I am researching the collision probability of MD5 and various attacks against it. Can someone help me how to learn the least probability that there will be a collision in a specific attack on MD5?

For example: MD5 has a collision probability of $1 / 2^{64}$ under the Birthday Paradox. Does this apply to any input given to MD5?

Also, is the output of MD5 uniformly distributed to the randomized input? (If, please provide references.)

MD5 has a collision probability of $1 / 2^{64}$ under the Birthday Paradox. Does this apply to any input given to MD5?

As explained in the other answer, $2^{64}$ is the birthday bound of messages until probable collision, not a collision probability. For two random messages you'd expect a $1/2^{128}$ probability of a collision with a 128-bit hash.

However, MD5 is broken with regard to collision resistance, so for two (or any number of) attacker controlled inputs you can't put a bound on it, they can find a colliding pair easily. (In fact, they can produce any number of messages that all collide, unless there are e.g. restrictions on message length.)

Also, is the output of MD5 uniformly distributed to the randomized input? (If, please provide references.)

This translates to "is MD5 PRF?", which as far as we know is the case. For a reference to the fact that we don't know how to distinguish it from PRF you can use e.g. RFC 6151, which uses that to justify why getting rid of HMAC-MD5 "may not be urgent".

MD5 has a collision probability of $1 / 2^{64}$ under the Birthday Paradox. Does this apply to any input given to MD5?

Not quite. In the general case, the probability of a collision depends on the number of messages. The $2^{64}$ comes into play because we need $\approx 2^{64}$ messages for a $50$% probability that any two of those messages collide under MD5.

There are specific attacks against MD5 which generate collisions without requiring so many messages. The fastest collision attack on MD5 works in on average $2^{18}$ time.

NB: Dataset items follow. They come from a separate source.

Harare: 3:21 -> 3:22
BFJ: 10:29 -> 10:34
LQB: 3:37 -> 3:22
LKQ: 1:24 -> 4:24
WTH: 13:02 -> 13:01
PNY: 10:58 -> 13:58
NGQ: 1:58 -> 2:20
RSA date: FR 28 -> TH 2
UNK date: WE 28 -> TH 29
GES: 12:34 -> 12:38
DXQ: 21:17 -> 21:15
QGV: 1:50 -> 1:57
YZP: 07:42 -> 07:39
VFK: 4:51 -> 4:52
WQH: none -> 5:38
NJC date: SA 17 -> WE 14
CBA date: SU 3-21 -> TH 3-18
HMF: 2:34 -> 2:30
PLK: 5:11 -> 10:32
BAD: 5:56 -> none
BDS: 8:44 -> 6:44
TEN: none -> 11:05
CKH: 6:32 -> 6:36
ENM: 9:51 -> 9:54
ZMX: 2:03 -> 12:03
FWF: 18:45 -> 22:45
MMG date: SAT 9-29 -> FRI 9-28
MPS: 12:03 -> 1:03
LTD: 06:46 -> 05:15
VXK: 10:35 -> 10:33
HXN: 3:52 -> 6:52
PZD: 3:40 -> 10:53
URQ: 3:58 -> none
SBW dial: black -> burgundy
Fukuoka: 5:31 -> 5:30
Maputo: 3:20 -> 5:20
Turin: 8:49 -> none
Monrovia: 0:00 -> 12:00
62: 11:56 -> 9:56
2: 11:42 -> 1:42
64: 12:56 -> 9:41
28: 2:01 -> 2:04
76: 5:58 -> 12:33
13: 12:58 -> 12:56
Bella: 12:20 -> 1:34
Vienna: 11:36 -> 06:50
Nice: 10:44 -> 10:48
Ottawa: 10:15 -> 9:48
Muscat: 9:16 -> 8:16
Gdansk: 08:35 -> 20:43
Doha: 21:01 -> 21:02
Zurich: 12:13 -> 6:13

• But if there is no direct attack on MD5 e.g. Adversary has no direct access to hashing oracle. then by uniformity property of MD5 can we say probability of collision in md5 is 1/2^64 ? – rijndael Jul 17 '15 at 19:35
• The probability of a collision is wholly dependent on the number of messages you have. If you have any two messages, the probability is 2^-128. – user13741 Jul 17 '15 at 21:04
• is there any way of determining if for "n" message what is probability of collision ? – rijndael Jul 20 '15 at 21:28
• A handy approximation for that is P(n,m) = (n^2 - n)/(2^(m+1)) for n messages and an m-bit hash function. – user13741 Jul 21 '15 at 20:59

MD5 is broken with regard to collision resistance, so for two (or any number of) attacker controlled inputs you can't put a bound on it, they can find a colliding pair easily. (In fact, they can produce any number of messages that all collide, unless there are e.g. restrictions on message length.)